C’est qu’en janvier 2011, Clara se retrouve le bec dans l’eau. Ed Banger, chez qui elle a passé un an et demi en stage, n’a pas les moyens de l’embaucher. Même si elle avoue que ce genre de situation cul-de-sac constitue “le fléau des gens de [sa] génération”, elle ne garde aucune amertume quand elle évoque son passage au sein du label. “J’ai vécu une expérience trop cool. On a l’impression qu’ils ont une stratégie du buzz très au point mais en fait, pas du tout. Même la répartition des tâches est très libre”. L’aventure Ed Banger terminée, les soirées de Clara sont bien remplies, mais ses journées beaucoup moins. Elle fonde alors, avec une amie photographe, un fanzine, Mire, “une espèce de fourre-tout” tiré à 200 exemplaires. Cette activité lui permet de laisser libre cours à son côté fétichiste. “J’adore les objets. Mon grand-père a passé sa vie à collectionner des trucs bizarres, comme des menus de restaurants. Il en avait même un du Titanic”.
« J’ai l’instagram le moins régulier de la planète »
@ Elsa Guardia/Cheek Magazine
Mais Clara 3000 a beau aimer les reliques et le papier jauni, elle est aussi une fille de son temps. Si elle avoue avoir “l’Instagram le moins régulier de la planète” à cause de sa propension à perdre tous ses iPhone au bout de deux semaines, Internet reste sa première source d’inspiration. D’une curiosité hors-normes, Clara virevolte d’un genre musical à un autre en mode très haut débit. Elle aime autant “les trucs obscurs tellement intègres que personne ne les connaît”, que la pop grand public comme le premier album de Madonna. Elle peut passer des journées à télécharger du rock zambien. Des sœurs Knowles, elle préfère Solange à Beyoncé, trouve que la seconde ne fait pas “de la pop de maintenant”. Mais pendant qu’elle nous parle, les enceintes de son salon égrainent des oldies: Chris Isaak, Lou Reed, Shocking Blue ou Bronski Beat.
Autodidacte
C’est ce goût de la diversité qui lui a permis de trouver son nouveau job. Depuis décembre 2012, elle épaule Marc Teissier du Cros dans la direction artistique du label Record Makers (Sébastien Tellier, Kavinsky). Comme toujours, la collaboration a débuté naturellement. “Marc est venu me voir mixer au Silencio, où j’ai une résidence. Je faisais un set de 6h et toute la nuit, ça sentait l’herbe, je ne savais pas d’où ça venait. Quand j’ai fini par me retourner, Marc était derrière moi en train de fumer un gros joint”, se souvient Clara. Quelques cafés plus tard, c’était dans la poche. Chez Record Makers, elle dit avoir envie de rester “un bon moment”.

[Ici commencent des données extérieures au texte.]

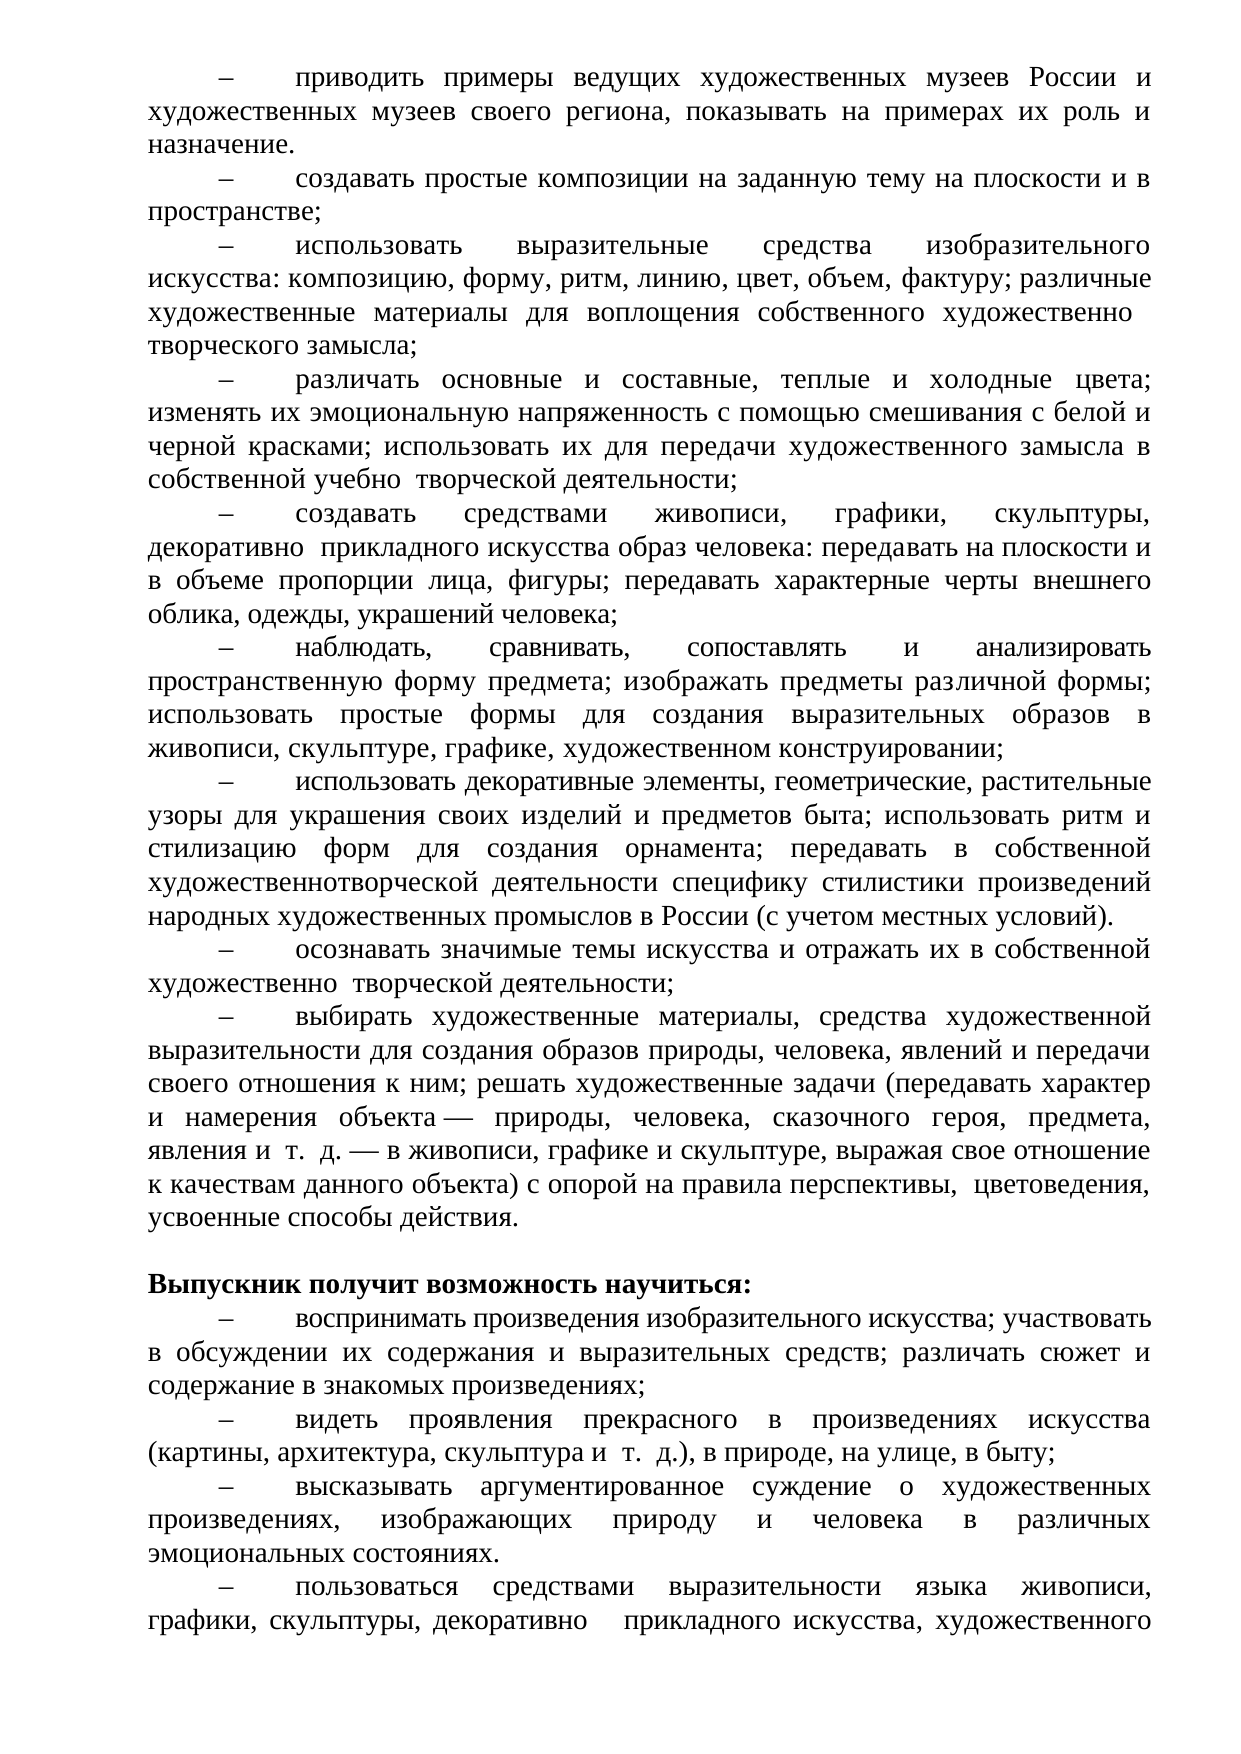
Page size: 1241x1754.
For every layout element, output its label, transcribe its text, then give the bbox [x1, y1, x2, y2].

text использовать выразительные средства изобразительного искусства: композицию, форму, ритм, линию, цвет, объем, фактуру; различные художественные материалы для воплощения собственного художественно ­ творческого замысла; [148, 227, 1152, 361]
text видеть проявления прекрасного в произведениях искусства (картины, архитектура, скульптура и т. д.), в природе, на улице, в быту; [148, 1401, 1152, 1468]
text воспринимать произведения изобразительного искусства; участвовать в обсуждении их содержания и выразительных средств; различать сюжет и содержание в знакомых произведениях; [148, 1300, 1152, 1401]
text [148, 1568, 1152, 1636]
text наблюдать, сравнивать, сопоставлять и анализировать пространственную форму предмета; изображать предметы различной формы; использовать простые формы для создания выразительных образов в живописи, скульптуре, графике, художественном конструировании; [148, 629, 1152, 763]
text различать основные и составные, теплые и холодные цвета; изменять их эмоциональную напряженность с помощью смешивания с белой и черной красками; использовать их для передачи художественного замысла в собственной учебно ­ творческой деятельности; [148, 361, 1152, 495]
text осознавать значимые темы искусства и отражать их в собственной художественно ­ творческой деятельности; [148, 931, 1152, 998]
text Выпускник получит возможность научиться: [148, 1267, 1152, 1300]
text выбирать художественные материалы, средства художественной выразительности для создания образов природы, человека, явлений и передачи своего отношения к ним; решать художественные задачи (передавать характер и намерения объекта — природы, человека, сказочного героя, предмета, явления и т. д. — в живописи, графике и скульптуре, выражая свое отношение к качествам данного объекта) с опорой на правила перспективы, цветоведения, усвоенные способы действия. [148, 998, 1152, 1233]
text создавать простые композиции на заданную тему на плоскости и в пространстве; [148, 160, 1152, 227]
text высказывать аргументированное суждение о художественных произведениях, изображающих природу и человека в различных эмоциональных состояниях. [148, 1468, 1152, 1568]
text создавать средствами живописи, графики, скульптуры, декоративно ­ прикладного искусства образ человека: передавать на плоскости и в объеме пропорции лица, фигуры; передавать характерные черты внешнего облика, одежды, украшений человека; [148, 495, 1152, 629]
text приводить примеры ведущих художественных музеев России и художественных музеев своего региона, показывать на примерах их роль и назначение. [148, 59, 1152, 160]
text использовать декоративные элементы, геометрические, растительные узоры для украшения своих изделий и предметов быта; использовать ритм и стилизацию форм для создания орнамента; передавать в собственной художественно­творческой деятельности специфику стилистики произведений народных художественных промыслов в России (с учетом местных условий). [148, 763, 1152, 931]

Le peu de temps libre qu’il lui reste, Clara l’utilise pour composer, “sans vraiment de méthode”. Quasi autodidacte, elle a pris des cours de guitare il y a longtemps et a continué son apprentissage en solitaire, s’aidant de YouTube ou de Guitartabs.com. Elle sample, expérimente sur des logiciels, des synthés, des boîtes à rythme. Elle explique que faire sa propre musique lui tient vraiment à cœur, qu’elle a toujours été trop timide pour se jeter à l’eau mais que c’est en train de se débloquer. Elle a très envie de faire de la scène, envisage aussi d’utiliser sa voix. Elle espère finaliser un Ep bientôt. D’ici là, merci d’ouvrir grand vos grandes oreilles.